━━ EXTRACTED TEXT

With my Air I don't even think about plugging it in, that's a completely new experience for a laptop for me.
I don't really understand the benchmarks and such that I've seen, but the every day user experience has been like night and day.
The CPU/SoC's efficiency is likely the core driver behind this difference, but I believe that Windows exacerbates the issue.
I recently installed Fedora 36 on my Tiger Lake (i5-1130G7) ThinkPad X1 Nano, and while the machine has never had particularly good battery life, it's more "calm" under Linux on average. Even while setting things up with various things running its fan didn't kick on and it didn't get warm like it typically would under both the Windows 10 installation it shipped with, as well the current upgraded Windows 11 install.
Additionally, while I haven't yet actually tested it, GNOME under Linux estimates that it'd get somewhere in the ballpark of 8-8.5 hours out of a full charge when running in "battery saver" mode, which is a good hour or two longer than Windows' estimate in its low power mode.
Of course the M-series devices I've used destroy the ThinkPad in terms of battery life, regardless of the OS it's booted into though.
Am I the only one not bothering with Windows' estimates at all? It will happily tell me I have two hours remaining and shut down after 40 minutes, without me touching the PC at all. I had this or similar experience with every windows laptop I ever used.
>If you’ve been following any of my articles about the performance of the cores in M1 series chips, you’ll have come across the term Quality of Service (QoS), which can have major impact on how fast code runs on processors under macOS.
In addition to each process being given a priority, a number that can be changed using the command tool renice, some years ago Apple introduced another setting, the QoS. This is set for each process, and can be one of four discrete values from 9 (the lowest, for background tasks) to 33 (the highest, for tasks involving user interaction).
> It pegged a CPU core to 100% for a good 45 minutes. Temp skyrocketed. But I was on another virtual desktop and I didn't notice a thing.

━━━━

§ **HOW TO COMPLETE THIS TASK**:
Reproduce, word for word, the part of the laptop battery life discussion from "Additionally, while I" up to and including "booted into though.".

━━ DATA UNDER STUDY

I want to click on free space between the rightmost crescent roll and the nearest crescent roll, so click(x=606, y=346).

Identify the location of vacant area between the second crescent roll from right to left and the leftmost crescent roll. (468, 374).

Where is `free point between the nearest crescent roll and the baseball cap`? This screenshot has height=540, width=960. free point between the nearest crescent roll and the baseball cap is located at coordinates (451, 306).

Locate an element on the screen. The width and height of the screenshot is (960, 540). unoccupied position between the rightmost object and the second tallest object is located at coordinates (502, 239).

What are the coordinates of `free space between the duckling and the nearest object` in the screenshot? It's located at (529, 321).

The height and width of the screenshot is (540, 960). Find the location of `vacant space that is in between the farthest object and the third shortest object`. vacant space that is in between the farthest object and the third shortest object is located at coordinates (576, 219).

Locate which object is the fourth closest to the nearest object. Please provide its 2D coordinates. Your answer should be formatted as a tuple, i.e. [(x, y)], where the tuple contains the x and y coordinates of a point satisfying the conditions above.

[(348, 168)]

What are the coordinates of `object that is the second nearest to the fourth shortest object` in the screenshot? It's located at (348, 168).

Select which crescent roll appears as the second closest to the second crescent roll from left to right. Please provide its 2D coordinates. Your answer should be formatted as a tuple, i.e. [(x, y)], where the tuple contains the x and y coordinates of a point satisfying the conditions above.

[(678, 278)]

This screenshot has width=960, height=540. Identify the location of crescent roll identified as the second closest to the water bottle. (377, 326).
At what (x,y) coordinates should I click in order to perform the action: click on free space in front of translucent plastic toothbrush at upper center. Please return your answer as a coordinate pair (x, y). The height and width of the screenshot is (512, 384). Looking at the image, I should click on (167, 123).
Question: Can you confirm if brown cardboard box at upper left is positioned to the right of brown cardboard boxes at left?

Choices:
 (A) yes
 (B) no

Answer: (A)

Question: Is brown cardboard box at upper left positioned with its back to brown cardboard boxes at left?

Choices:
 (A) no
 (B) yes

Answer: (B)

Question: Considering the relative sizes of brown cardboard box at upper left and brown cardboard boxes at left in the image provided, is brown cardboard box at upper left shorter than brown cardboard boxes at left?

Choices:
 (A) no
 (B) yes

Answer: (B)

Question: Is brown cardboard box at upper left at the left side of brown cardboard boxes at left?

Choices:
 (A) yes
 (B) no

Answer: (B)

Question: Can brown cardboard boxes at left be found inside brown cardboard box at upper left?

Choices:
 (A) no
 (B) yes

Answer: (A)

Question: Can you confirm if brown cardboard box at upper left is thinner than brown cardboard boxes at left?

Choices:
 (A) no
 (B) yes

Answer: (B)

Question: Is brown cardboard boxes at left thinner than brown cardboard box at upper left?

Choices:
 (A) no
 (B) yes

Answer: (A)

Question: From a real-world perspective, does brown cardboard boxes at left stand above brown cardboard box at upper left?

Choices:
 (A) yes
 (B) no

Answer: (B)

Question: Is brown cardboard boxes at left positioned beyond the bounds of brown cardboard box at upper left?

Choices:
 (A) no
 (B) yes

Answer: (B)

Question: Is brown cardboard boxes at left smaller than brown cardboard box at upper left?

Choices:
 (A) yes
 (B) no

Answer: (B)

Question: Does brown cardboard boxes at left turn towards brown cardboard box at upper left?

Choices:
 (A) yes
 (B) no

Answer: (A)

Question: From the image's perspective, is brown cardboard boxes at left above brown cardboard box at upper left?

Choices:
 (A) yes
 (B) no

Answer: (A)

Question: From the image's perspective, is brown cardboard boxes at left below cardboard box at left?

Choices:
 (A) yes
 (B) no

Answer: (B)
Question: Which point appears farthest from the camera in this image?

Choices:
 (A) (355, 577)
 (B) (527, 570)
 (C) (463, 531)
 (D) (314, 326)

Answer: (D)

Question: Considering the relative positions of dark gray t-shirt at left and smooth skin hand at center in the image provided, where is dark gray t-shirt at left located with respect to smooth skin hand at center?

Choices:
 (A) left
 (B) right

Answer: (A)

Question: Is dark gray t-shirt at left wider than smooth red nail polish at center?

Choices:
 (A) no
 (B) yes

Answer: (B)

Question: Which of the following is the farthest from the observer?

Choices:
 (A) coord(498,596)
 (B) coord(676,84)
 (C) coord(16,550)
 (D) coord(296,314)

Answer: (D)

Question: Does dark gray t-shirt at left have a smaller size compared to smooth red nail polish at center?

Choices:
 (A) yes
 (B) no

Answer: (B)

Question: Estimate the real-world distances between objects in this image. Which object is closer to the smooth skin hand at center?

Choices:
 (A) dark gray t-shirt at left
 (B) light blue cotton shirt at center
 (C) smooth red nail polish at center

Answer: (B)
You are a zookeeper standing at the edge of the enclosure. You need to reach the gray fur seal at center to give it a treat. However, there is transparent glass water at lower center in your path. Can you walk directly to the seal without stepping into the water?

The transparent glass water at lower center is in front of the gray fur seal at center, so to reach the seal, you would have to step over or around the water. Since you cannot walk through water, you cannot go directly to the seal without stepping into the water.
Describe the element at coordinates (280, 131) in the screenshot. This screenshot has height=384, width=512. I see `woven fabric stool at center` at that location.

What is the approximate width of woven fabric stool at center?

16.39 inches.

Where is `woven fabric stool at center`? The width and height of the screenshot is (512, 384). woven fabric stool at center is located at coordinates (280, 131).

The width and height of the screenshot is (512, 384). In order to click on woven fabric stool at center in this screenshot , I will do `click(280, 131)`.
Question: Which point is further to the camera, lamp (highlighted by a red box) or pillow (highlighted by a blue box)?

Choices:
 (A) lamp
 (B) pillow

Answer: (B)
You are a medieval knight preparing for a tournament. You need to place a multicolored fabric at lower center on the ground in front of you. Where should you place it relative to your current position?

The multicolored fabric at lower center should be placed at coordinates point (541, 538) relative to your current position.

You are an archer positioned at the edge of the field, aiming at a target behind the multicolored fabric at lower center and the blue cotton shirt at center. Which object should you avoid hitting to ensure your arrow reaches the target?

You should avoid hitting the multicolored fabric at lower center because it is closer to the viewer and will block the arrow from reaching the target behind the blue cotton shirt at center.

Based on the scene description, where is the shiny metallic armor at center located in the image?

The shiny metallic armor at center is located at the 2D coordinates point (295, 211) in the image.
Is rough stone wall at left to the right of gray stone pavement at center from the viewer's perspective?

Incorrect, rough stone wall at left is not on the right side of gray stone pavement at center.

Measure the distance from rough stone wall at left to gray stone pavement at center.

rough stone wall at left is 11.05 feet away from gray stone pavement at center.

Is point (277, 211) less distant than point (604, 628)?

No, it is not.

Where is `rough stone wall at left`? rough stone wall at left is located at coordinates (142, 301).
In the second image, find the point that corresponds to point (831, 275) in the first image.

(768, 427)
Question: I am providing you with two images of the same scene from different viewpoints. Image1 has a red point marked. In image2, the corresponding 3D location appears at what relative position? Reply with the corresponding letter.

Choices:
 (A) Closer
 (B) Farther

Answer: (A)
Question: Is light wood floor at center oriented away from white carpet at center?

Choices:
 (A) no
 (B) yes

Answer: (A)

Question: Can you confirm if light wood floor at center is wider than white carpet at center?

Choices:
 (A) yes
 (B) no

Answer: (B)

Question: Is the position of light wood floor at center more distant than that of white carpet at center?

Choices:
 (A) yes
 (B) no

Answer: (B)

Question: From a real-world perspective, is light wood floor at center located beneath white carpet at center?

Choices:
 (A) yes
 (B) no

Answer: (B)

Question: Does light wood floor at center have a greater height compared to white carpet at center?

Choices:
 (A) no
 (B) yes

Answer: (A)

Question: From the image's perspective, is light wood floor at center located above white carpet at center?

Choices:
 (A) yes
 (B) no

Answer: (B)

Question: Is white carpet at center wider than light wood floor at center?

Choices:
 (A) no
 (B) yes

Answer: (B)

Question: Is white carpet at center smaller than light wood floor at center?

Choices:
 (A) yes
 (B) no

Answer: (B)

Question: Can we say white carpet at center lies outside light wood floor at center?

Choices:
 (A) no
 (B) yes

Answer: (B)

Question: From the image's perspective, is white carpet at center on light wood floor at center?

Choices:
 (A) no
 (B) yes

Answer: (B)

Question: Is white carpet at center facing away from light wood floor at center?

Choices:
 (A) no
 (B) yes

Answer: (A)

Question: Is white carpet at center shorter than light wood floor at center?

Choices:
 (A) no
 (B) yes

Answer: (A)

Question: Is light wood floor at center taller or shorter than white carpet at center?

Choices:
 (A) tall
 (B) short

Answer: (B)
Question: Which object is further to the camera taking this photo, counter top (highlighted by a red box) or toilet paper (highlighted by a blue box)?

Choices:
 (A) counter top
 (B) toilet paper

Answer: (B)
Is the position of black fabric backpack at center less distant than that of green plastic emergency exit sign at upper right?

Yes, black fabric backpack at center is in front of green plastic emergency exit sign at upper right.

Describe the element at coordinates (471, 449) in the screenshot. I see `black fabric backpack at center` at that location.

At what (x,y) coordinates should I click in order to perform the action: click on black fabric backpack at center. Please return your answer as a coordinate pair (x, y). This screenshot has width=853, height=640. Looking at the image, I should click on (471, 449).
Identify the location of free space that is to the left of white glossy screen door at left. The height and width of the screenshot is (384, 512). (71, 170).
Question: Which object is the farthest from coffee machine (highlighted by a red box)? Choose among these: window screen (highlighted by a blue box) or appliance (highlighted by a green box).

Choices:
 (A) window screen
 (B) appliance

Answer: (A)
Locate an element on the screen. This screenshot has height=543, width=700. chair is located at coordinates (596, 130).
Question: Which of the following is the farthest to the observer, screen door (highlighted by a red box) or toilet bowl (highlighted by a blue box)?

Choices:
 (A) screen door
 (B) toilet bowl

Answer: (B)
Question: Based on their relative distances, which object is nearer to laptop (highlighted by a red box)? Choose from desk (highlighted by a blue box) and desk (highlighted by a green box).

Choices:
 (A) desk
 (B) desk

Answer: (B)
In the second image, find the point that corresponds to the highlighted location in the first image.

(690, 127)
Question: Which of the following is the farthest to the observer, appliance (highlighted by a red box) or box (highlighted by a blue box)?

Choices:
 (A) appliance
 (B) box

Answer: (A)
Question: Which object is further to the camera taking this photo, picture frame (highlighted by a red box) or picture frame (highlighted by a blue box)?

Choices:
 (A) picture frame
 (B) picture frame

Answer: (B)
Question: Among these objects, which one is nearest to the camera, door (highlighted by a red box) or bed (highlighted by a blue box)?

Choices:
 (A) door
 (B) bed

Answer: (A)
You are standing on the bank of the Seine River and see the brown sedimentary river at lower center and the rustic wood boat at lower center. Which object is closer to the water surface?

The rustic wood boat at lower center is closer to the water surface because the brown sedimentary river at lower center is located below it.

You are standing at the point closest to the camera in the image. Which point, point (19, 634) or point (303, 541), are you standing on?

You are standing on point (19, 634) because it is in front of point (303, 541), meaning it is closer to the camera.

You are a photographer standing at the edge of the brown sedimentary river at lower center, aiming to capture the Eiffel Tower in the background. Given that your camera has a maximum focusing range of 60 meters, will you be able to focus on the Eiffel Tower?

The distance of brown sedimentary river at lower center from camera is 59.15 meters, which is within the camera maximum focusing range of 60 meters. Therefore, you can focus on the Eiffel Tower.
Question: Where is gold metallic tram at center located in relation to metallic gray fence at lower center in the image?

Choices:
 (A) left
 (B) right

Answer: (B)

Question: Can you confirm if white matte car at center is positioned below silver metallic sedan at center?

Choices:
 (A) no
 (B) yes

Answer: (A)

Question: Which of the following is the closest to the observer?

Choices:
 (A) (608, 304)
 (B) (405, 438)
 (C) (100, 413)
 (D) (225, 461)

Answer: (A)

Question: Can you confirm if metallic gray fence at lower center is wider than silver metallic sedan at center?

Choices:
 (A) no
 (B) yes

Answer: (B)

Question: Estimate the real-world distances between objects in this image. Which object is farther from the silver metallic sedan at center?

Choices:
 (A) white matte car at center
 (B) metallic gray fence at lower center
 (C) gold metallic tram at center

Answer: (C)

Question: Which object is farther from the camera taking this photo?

━━━━

§ **EXERCISE OUTPUT**:
Additionally, while I haven't yet actually tested it, GNOME under Linux estimates that it'd get somewhere in the ballpark of 8-8.5 hours out of a full charge when running in "battery saver" mode, which is a good hour or two longer than Windows' estimate in its low power mode.
Of course the M-series devices I've used destroy the ThinkPad in terms of battery life, regardless of the OS it's booted into though.